RISE Seminar 5/3/18: Mehul Shah (Amazon Web Services): AWS Glue: Serverless Data Integration and Beyond

May 3, 2018

Title: AWS Glue: Serverless Data Integration and Beyond

Date: Thursday, May 3rd, 12-1pm,

Wozniak Lounge (430 Soda Hall)

Speaker: Mehul Shah

Affiliation: Amazon Web Services


Organizations want to analyze and gain insight from a growing number of new data sources, such as Internet of Things (IoT) streams, APIs, ad impressions, and log data. However, they are often limited by legacy ETL systems that were designed for transactional data. AWS Glue is a serverless data integration service for these modern data types. In this talk, we present cloud trends that motivate AWS Glue and the popular use-cases that drive its adoption. We show how simple it is to go from raw data to production data cleaning and transformation jobs with AWS Glue. It automatically crawls and catalogs your datasets, auto-generates scripts, allows you to interactively explore and iterate using your favorite notebooks, and then push jobs into production with the necessary dependencies and schedule. Finally, we describe the underlying data structures and optimizations developed for efficiently manipulating these semi-structured data sets and their use.
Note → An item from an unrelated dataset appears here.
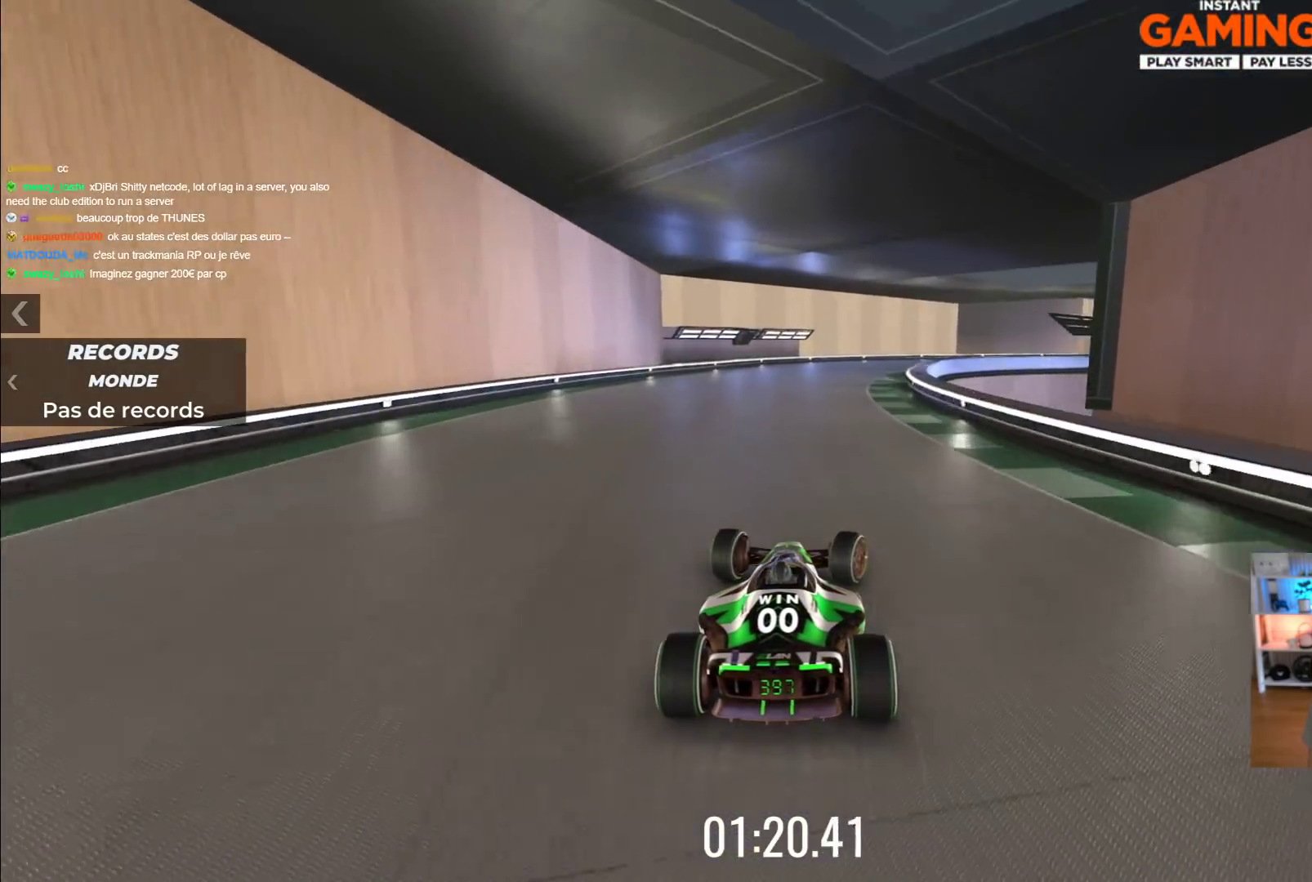
{"buttons": [], "left_stick": "right", "events": [[183, "R2", "down"], [283, "A", "up"], [400, "R2", "up"]]}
Mehul is currently the engineering lead and manager for the AWS Glue, a cloud service offered by Amazon.com for serverless data integration. His background is in large-scale data management, distributed systems, and energy efficient computing. Prior to Amazon, he was co-founder and CEO of Amiato (2011-2014), a managed ETL service in the cloud. From 2004-2011, he was a principal scientist at HP Labs. He has published in top-tier database and systems conferences, and his work has won best paper and test of time awards. He earned a PhD from U.C. Berkeley (2004) for scaling the TelegraphCQ data-stream processing system. He earned MEng (1997) and BS (1996) degrees in Computer Science and Physics from MIT. In his spare time, he serves on the Sort Benchmark committee.